Kate Gibbs goes in search of excellence - and finds it - at Bar H.
I often wonder how people working in Surry Hills ever make it home for a nice home-cooked meal. You have to stealthily navigate your route to the 389 bus else you’ll end up in another die-for bar, a glass of sake-spiked negroni in your hand while snapping a twig of deep-fried salt bush from its branch. It’s my bad sense of direction I blame for ending up yet again in one of my favourite bars in the city; the dark, moody and slick Bar H.

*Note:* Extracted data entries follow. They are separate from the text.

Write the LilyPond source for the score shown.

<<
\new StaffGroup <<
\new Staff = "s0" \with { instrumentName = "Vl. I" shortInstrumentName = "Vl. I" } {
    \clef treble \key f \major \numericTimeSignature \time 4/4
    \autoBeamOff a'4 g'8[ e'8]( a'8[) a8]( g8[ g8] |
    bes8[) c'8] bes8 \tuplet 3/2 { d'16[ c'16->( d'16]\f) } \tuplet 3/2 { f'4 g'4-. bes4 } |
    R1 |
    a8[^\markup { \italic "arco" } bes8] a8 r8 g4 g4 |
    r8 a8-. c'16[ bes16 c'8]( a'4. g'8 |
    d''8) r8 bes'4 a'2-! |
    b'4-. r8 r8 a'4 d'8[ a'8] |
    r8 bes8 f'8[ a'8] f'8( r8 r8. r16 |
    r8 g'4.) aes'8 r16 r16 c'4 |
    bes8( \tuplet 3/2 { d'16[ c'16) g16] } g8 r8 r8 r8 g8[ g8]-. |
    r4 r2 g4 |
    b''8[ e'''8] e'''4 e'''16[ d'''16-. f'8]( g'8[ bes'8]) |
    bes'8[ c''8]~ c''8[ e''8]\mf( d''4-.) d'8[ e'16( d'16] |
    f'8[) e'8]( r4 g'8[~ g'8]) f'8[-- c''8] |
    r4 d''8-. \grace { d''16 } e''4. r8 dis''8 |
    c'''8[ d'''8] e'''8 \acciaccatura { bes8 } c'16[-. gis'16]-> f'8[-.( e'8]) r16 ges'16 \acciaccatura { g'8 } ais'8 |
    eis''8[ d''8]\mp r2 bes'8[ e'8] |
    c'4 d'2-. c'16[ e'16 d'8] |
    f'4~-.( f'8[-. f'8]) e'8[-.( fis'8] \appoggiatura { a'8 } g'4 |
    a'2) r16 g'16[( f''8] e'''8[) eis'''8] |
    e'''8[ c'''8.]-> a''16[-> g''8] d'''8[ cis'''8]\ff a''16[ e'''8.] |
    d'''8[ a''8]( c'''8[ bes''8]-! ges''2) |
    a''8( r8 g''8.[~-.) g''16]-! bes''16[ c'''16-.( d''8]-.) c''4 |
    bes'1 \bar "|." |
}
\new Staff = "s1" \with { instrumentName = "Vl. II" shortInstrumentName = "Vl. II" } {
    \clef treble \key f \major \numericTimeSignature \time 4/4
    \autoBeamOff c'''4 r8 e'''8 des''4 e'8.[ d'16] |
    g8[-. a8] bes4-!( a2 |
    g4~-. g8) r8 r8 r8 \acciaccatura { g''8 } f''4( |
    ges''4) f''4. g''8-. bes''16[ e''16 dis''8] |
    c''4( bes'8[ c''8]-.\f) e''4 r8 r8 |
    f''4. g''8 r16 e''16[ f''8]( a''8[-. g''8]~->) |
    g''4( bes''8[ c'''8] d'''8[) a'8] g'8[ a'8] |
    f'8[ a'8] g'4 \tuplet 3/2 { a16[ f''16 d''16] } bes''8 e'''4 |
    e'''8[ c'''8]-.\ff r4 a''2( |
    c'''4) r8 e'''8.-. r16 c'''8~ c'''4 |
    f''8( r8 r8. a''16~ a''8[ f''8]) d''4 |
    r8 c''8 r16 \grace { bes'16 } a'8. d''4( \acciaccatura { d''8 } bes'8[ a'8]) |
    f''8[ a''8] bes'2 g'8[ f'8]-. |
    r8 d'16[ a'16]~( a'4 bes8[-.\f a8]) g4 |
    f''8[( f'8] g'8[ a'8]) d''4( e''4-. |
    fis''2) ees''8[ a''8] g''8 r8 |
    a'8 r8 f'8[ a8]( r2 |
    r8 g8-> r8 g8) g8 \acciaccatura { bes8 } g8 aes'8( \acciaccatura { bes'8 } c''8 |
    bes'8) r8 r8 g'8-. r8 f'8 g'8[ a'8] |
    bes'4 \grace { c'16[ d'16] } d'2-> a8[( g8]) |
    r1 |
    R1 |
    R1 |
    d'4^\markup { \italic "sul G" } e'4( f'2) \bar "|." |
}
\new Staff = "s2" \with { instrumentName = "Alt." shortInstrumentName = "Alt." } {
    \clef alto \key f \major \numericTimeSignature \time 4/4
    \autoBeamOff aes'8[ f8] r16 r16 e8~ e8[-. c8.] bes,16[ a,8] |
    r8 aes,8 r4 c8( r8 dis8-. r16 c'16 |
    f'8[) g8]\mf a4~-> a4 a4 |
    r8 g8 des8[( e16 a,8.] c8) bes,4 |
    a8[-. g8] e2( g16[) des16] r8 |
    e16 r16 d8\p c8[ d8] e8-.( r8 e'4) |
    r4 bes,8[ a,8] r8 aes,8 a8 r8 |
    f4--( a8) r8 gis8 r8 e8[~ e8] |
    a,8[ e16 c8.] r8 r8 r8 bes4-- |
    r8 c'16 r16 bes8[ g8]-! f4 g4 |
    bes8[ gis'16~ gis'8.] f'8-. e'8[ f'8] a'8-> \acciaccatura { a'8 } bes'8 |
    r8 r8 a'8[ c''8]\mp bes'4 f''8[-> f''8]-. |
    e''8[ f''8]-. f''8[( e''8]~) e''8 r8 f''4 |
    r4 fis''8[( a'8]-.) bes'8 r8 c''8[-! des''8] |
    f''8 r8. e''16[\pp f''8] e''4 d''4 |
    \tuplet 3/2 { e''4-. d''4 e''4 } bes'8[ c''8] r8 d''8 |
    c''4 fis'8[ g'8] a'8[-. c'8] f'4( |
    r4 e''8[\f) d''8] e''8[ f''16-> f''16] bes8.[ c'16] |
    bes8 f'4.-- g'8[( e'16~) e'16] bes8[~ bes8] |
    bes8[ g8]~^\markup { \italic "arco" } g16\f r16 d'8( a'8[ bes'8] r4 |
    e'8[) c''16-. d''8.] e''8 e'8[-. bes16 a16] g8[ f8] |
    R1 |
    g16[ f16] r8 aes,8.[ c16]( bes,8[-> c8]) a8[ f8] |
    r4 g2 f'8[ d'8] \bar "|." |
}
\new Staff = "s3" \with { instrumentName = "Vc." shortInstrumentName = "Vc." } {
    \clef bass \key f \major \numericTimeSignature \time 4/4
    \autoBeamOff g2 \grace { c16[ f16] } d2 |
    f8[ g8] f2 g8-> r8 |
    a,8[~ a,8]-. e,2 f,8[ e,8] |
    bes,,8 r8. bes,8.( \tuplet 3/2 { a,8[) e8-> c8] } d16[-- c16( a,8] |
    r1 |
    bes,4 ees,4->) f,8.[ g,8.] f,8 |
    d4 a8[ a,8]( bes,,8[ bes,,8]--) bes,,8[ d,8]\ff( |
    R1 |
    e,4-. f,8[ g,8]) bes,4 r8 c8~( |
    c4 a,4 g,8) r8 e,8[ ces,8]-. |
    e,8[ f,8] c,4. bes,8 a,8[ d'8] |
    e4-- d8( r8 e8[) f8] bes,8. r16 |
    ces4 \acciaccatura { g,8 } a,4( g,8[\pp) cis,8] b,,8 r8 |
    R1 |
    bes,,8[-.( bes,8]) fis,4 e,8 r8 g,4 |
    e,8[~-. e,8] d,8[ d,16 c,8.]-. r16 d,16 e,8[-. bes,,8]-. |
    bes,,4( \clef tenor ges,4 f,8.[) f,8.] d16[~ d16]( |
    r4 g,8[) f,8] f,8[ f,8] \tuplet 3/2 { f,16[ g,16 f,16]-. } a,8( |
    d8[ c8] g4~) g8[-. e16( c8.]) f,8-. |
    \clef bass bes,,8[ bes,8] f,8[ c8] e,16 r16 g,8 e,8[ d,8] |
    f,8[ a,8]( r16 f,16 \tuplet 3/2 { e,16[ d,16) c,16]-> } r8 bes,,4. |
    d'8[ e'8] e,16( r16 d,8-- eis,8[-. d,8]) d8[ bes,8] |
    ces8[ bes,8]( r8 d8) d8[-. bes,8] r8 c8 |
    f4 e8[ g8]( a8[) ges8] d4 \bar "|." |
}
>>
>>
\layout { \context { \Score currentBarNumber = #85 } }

Since I’m here propped at the long bar facing the open kitchen, I’ll go for the Hiramasa kingfish sashimi with yuzu kosho and nori. It’s a light, fresh dish using Japan’s kind-of-like-grapefruit citrus, and works perfectly with a glass of 2014 Wagner Stempe Silvaner. The kangaroo tartare is soft, umami rich and topped with a soy cured yolk, and there’s a rice cracker for scooping.
The food hints at Ingham’s pedigree, including a stint at Billy Kwong’s, his own The Woods in Sydney’s The Four Seasons Hotel (now closed), and perhaps most notably, Alice Waters’ Chez Panisse in California. Each mark a dedication to the ingredient, its provenance, and simple cooking.
The drinks list is another reason to go here. The sake sour and a white Niwa involves yuzushu, Melbourne Gin Co Gin, Mainenii Dry vermouth and cucumber. There’s an impressive sake menu, and the wine list is heavily international. You can come here just for a tipple and then eat at home but, you know, since you’re here.